Source data START

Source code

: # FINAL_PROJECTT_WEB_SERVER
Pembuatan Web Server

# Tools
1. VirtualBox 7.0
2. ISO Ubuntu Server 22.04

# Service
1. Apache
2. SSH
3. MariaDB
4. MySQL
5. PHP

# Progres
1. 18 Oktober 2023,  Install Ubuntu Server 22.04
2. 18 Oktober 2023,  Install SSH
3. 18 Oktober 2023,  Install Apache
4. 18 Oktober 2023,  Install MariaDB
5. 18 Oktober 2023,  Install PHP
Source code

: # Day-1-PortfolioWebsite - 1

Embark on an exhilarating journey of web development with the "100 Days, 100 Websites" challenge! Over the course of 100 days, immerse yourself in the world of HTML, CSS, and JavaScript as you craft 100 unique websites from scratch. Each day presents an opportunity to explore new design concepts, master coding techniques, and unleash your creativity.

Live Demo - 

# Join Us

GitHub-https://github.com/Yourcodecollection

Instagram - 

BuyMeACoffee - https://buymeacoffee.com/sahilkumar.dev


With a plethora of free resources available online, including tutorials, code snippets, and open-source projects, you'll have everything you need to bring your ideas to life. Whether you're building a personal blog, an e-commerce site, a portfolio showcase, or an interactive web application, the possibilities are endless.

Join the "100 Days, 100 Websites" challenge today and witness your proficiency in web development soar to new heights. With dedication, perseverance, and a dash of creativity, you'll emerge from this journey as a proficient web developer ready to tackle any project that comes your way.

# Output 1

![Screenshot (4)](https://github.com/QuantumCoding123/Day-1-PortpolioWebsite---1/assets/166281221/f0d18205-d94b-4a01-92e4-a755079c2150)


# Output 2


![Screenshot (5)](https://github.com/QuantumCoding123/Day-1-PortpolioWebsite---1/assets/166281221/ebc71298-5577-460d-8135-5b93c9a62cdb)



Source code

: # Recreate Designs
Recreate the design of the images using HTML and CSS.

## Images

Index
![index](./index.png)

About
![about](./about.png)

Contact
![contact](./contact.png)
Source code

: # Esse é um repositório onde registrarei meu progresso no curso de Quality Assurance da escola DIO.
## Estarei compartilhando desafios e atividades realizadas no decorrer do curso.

Source data END
Source data START

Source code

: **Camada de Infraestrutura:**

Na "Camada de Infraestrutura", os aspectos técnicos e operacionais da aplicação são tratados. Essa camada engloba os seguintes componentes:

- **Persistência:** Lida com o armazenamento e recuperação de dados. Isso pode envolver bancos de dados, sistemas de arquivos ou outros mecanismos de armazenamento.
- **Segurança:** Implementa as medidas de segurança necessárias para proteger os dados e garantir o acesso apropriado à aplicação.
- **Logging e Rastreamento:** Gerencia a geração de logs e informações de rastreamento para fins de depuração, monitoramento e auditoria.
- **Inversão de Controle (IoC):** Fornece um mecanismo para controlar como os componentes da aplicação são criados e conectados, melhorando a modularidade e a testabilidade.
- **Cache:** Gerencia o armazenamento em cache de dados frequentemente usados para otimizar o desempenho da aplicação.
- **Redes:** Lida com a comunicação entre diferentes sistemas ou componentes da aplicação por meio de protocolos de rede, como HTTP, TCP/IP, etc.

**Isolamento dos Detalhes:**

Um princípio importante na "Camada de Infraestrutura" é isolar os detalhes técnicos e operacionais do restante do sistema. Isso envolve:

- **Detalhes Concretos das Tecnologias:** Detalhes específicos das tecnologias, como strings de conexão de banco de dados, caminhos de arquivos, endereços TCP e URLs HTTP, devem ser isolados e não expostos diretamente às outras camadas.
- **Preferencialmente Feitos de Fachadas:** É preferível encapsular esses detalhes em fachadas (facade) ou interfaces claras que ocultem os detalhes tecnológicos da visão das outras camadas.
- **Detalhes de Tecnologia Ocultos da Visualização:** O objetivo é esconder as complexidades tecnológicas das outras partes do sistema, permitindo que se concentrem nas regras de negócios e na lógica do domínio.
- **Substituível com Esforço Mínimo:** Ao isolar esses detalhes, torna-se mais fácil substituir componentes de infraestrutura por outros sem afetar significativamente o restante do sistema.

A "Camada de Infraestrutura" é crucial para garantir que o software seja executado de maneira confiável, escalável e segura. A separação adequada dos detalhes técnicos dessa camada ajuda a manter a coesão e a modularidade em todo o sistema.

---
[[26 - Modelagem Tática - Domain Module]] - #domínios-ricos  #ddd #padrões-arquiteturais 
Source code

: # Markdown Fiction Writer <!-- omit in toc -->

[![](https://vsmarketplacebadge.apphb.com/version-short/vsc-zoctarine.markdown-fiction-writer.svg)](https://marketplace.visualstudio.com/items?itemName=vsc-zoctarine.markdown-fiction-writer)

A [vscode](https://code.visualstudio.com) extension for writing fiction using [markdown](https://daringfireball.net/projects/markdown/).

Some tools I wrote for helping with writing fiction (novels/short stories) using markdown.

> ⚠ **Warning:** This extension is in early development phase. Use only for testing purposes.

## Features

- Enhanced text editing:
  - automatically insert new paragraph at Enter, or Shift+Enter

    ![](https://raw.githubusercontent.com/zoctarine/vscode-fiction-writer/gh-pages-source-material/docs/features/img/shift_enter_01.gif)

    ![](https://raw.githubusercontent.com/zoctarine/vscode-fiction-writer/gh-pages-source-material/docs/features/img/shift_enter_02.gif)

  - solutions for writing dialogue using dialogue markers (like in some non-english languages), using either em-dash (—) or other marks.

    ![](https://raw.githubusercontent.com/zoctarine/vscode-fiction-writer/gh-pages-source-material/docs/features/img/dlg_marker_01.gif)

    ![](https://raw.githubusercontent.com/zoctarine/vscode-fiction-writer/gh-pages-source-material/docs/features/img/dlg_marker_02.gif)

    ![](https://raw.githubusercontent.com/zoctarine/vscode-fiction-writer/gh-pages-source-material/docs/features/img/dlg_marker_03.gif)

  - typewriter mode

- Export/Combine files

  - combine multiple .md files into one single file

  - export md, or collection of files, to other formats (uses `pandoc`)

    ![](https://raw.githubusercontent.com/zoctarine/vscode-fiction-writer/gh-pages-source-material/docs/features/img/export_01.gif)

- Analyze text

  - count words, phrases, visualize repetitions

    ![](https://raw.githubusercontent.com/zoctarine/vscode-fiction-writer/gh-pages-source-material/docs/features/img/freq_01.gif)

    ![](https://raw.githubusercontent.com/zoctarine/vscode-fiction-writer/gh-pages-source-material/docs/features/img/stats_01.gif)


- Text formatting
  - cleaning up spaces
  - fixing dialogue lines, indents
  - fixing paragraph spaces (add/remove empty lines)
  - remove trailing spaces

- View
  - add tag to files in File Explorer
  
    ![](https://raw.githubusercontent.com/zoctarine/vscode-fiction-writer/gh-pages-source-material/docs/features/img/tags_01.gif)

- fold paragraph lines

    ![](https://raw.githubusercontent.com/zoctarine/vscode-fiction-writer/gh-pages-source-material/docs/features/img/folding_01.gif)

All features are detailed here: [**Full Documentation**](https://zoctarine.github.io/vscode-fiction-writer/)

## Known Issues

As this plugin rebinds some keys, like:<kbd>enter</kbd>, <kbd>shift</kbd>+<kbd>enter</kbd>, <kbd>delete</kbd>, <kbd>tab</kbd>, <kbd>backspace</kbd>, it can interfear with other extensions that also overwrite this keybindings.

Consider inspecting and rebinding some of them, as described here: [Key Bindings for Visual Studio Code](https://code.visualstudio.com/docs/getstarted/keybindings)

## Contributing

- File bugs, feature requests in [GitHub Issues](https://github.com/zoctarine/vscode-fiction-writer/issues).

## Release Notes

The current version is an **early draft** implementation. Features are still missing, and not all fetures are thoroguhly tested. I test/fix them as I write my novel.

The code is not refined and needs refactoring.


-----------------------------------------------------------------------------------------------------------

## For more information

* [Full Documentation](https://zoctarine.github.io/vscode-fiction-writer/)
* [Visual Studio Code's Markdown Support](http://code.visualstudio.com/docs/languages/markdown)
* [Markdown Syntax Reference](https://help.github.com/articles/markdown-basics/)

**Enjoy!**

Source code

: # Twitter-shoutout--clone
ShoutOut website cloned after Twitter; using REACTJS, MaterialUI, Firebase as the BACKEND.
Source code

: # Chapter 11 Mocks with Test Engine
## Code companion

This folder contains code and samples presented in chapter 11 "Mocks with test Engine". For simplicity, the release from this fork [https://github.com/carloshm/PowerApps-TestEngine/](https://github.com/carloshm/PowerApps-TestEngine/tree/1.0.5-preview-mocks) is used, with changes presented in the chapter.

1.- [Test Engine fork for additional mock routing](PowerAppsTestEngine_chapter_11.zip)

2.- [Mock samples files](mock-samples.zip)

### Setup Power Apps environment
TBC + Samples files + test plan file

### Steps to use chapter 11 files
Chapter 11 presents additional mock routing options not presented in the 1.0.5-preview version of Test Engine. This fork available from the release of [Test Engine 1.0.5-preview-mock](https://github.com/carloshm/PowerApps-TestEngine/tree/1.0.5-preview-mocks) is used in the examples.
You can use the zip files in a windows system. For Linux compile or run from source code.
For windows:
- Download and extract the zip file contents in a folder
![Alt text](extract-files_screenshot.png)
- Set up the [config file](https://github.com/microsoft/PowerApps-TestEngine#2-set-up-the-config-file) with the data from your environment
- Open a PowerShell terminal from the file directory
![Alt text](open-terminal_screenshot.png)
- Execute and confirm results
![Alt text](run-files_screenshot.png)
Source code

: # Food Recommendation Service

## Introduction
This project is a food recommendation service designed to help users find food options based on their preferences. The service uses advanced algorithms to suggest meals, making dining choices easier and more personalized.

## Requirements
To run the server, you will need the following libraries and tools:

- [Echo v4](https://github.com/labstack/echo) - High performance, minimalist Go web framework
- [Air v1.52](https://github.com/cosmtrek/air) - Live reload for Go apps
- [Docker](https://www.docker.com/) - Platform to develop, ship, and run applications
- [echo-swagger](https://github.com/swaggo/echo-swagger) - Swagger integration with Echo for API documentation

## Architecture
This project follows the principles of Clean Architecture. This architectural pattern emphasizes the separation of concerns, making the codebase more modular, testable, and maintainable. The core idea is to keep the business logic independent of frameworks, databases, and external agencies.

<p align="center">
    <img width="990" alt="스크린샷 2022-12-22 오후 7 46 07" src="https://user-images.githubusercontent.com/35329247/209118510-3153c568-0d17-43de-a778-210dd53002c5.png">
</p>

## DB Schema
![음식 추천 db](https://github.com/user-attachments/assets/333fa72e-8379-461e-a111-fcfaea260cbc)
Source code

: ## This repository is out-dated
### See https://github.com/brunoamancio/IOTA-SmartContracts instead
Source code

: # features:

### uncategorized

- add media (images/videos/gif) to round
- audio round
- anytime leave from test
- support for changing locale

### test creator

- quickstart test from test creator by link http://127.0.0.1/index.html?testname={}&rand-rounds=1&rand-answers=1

Source data END

Task goal:
Using only the entries above, output the line with "- **Segurança:** Implementa", the line with "- **Substituível com", and all lines between them, exactly as they stand.

Task output:
- **Segurança:** Implementa as medidas de segurança necessárias para proteger os dados e garantir o acesso apropriado à aplicação.
- **Logging e Rastreamento:** Gerencia a geração de logs e informações de rastreamento para fins de depuração, monitoramento e auditoria.
- **Inversão de Controle (IoC):** Fornece um mecanismo para controlar como os componentes da aplicação são criados e conectados, melhorando a modularidade e a testabilidade.
- **Cache:** Gerencia o armazenamento em cache de dados frequentemente usados para otimizar o desempenho da aplicação.
- **Redes:** Lida com a comunicação entre diferentes sistemas ou componentes da aplicação por meio de protocolos de rede, como HTTP, TCP/IP, etc.

**Isolamento dos Detalhes:**

Um princípio importante na "Camada de Infraestrutura" é isolar os detalhes técnicos e operacionais do restante do sistema. Isso envolve:

- **Detalhes Concretos das Tecnologias:** Detalhes específicos das tecnologias, como strings de conexão de banco de dados, caminhos de arquivos, endereços TCP e URLs HTTP, devem ser isolados e não expostos diretamente às outras camadas.
- **Preferencialmente Feitos de Fachadas:** É preferível encapsular esses detalhes em fachadas (facade) ou interfaces claras que ocultem os detalhes tecnológicos da visão das outras camadas.
- **Detalhes de Tecnologia Ocultos da Visualização:** O objetivo é esconder as complexidades tecnológicas das outras partes do sistema, permitindo que se concentrem nas regras de negócios e na lógica do domínio.
- **Substituível com Esforço Mínimo:** Ao isolar esses detalhes, torna-se mais fácil substituir componentes de infraestrutura por outros sem afetar significativamente o restante do sistema.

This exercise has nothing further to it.